Titel: Das Mädchen, das in der Metro las
Autor: Christine Féret-Feury
Übersetzer: Sylvia Spatz
Verlag: Dumont
Seiten: 175
Taschenbuch
Klappentext:
Jeden Morgen sitzt Juliette in der Metro auf dem Weg zu ihrer eintönigen Arbeit in einem Maklerbüro und taucht ein in die Welten ihrer Romane. Mal begibt sie sich mit Marcel Proust auf die Suche nach der verlorenen Zeit, mal begleitet sie Hercule Poirot im Orientexpress Richtung Istanbul - manchmal beobachtet sie auch einfach die Menschen um sich herum, die in ihre Lektüre vertieft sind. Es sind die Bücher, die Juliettes Leben Farbe verleihen. Als sie eines Tages beschließt, zwei Stationen früher auszusteigen, begegnet sie dem schrulligen Soliman, der mit seiner Tochter Zaïde inmitten seiner Bücherstapel lebt. Soliman glaubt, dass jedes Buch, wenn es an die richtige Person übermittelt wird, die Macht hat, ein Leben zu verändern. Auserwählte Boten liefern für ihn diese kostbare Fracht aus, an die, die sie nötig haben. Bald wird Juliette zu einer Botin, und zum ersten Mal haben die Bücher einen wirklichen Einfluss, auch auf ihr Schicksal.
„Er sprach von Büchern, als wären sie lebendig […].“ (S.99)
Ein romantisch klingender Klappentext, doch ist er ebenso wie der Titel irreführend.

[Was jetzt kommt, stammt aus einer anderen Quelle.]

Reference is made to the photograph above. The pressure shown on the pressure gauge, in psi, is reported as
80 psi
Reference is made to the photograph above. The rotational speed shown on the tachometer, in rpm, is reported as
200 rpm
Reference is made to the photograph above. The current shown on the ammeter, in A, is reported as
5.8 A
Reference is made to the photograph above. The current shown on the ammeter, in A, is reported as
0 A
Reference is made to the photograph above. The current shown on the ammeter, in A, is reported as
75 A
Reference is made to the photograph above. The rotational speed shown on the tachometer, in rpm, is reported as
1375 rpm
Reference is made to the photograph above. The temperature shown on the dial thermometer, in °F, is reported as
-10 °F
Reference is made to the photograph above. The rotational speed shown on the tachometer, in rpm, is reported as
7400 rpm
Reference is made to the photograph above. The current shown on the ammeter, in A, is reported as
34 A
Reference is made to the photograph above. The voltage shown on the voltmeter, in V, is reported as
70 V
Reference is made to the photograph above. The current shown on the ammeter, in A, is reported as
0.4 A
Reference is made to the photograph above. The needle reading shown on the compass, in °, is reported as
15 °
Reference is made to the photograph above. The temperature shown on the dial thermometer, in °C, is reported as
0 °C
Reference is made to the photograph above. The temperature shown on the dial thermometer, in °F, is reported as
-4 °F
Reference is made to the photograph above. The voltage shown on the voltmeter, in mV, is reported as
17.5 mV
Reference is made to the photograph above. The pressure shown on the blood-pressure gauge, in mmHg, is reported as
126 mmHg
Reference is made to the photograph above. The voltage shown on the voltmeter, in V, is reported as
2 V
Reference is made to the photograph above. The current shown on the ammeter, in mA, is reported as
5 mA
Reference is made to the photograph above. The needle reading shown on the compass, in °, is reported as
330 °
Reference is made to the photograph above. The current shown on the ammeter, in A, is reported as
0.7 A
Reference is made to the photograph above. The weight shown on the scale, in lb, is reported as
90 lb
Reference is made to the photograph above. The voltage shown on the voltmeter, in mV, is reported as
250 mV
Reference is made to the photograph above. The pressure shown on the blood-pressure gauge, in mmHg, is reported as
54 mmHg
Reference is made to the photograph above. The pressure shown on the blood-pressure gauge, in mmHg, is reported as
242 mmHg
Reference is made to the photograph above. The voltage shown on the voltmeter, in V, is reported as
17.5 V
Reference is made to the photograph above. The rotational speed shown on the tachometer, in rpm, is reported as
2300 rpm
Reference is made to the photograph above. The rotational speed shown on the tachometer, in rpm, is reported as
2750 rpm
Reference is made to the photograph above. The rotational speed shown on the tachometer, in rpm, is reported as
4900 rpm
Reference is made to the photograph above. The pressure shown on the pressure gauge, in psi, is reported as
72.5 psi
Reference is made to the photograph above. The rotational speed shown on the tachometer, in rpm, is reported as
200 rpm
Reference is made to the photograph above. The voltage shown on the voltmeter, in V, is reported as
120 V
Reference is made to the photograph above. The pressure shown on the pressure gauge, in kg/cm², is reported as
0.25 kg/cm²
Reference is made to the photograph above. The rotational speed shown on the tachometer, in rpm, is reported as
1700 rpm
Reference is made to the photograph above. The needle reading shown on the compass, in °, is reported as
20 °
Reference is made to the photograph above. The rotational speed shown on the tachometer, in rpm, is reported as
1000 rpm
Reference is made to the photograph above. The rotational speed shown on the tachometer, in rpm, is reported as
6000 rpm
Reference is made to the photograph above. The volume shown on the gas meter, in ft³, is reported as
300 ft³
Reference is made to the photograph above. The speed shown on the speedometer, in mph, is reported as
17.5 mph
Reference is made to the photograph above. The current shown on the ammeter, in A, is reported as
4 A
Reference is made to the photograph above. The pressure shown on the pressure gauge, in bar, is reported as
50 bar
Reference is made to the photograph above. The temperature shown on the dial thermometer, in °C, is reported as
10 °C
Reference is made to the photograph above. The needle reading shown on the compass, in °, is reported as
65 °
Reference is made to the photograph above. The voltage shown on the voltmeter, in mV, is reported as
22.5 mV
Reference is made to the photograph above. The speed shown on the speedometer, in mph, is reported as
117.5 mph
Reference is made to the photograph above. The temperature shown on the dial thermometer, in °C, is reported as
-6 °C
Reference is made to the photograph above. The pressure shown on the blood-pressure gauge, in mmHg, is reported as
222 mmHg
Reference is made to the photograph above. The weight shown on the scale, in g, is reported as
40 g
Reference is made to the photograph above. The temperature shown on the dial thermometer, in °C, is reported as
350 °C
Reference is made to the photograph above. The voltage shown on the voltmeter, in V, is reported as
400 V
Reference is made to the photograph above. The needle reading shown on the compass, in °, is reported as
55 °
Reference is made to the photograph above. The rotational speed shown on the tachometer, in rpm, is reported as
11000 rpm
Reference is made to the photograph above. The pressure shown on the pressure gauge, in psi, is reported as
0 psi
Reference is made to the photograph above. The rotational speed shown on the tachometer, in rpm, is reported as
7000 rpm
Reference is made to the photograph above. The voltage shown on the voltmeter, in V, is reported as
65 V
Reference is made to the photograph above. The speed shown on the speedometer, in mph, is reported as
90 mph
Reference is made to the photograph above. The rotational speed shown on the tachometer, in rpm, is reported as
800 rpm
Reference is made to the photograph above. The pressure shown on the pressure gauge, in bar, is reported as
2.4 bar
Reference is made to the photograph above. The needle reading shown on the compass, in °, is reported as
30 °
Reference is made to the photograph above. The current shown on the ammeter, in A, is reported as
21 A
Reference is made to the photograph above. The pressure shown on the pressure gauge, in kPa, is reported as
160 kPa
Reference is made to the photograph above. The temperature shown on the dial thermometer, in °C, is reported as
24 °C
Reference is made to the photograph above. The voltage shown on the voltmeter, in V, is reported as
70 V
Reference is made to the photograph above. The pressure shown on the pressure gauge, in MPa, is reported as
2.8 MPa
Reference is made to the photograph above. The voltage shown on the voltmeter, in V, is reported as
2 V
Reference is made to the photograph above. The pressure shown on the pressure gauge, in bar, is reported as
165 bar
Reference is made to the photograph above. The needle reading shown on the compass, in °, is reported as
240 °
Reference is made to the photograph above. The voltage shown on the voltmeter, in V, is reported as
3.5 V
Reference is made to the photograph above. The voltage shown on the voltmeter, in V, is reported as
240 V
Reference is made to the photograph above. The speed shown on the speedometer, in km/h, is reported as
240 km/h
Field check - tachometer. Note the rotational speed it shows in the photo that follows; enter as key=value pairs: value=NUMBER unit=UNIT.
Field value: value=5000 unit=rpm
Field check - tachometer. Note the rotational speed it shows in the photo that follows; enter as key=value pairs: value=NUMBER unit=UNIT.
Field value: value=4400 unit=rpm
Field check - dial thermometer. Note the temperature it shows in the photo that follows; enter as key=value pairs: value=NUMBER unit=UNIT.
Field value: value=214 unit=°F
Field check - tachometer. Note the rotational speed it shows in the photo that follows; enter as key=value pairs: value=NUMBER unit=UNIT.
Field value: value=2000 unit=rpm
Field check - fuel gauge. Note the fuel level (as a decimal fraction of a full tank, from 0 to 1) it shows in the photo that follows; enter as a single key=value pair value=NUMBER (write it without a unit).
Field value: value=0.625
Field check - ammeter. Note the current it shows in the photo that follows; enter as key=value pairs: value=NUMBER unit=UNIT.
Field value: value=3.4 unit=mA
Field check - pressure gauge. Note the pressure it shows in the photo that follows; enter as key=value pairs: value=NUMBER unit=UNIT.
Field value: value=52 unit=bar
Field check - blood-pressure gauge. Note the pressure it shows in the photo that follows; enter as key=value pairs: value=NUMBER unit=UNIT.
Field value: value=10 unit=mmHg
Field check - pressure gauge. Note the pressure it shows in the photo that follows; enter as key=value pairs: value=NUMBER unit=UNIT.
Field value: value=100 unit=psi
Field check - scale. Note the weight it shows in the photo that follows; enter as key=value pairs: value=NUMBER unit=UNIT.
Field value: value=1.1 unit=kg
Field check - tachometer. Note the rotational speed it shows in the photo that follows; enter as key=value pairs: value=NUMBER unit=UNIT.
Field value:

Juliette liest zwar gerne Bücher und hat auch immer eines dabei, doch kommt sie in der Metro kaum zum Lesen, da sie lieber die lesenden Menschen beobachtet. „Gedankenverloren trommelte sie mit den Fingerspitzen auf den Umschlag ihres eigenen Buchs, sie schlug es nicht sonderlich oft auf, so sehr nahmen ihre Beobachtungen sie gefangen.“ (S. 14) Bücher haben auch nicht wirklich einen Einfluss auf ihr Leben, sondern die Personen, die mit den Büchern zu tun haben.
Juliette hat kein aufregendes Leben. „Übrigens hatte sie ihr Leben niemals wirklich gemocht, eine langweilige Kindheit war in missmutige Teenagerjahre übergegangen […]. " (S.73) Sie arbeitet in einer Immobilienagentur und verbringt ihre Abende zu Hause. Bis sie eines Tages beschließt, zwei Stationen vor der Arbeit auszusteigen und zufällig Soliman und seine verstaubten Büchern begegnet. Kurzerhand beschließt Juliette, ihre Stelle in der Agentur zu kündigen und Solimans Kurier zu werden. Im Endeffekt werden ihre Entscheidungen aber weniger von den Büchern, sondern eher von Soliman beeinflusst. Seine Bücher dienen als Wegbegleiter, doch lösen sie keine Veränderungen bei Juliette aus.
Zwischen Juliette und Soliman besteht eine seltsame Beziehung, die nicht auf einen Punkt zu bringen ist. Sie erinnert an etwas Zerbrechliches, so wie Juliette in ihren Gedanken zerbrechlich wirkt.
Der Schreibstil ist sehr blumig und verliert sich oft in Einzelheiten, um abrupt wieder zum eigentlichen Thema zurückzukehren.
Das Mädchen, das in der Metro las war für mich kein gutes erstes Buch im neuen Jahr. Juliette hat einen guten Sinn für Menschen und deren passende Bücher, konzentriert sich aber lieber auf die nicht so schönen Dinge in ihrem Leben. Sie nimmt erst ihr Leben selbst in die Hand, als sie auf Soliman und sein eingestaubtes Leben trifft, und schiebt ihre Entscheidungen auf den Einfluss der Bücher, obwohl die Menschen auf sie einwirken. Sie ist eine Träumerin, aber nicht auf die schöne, romantische Art. Mit dem abschweifenden Erzähler wirkt das Buch, genau wie Juliette, zerstreut.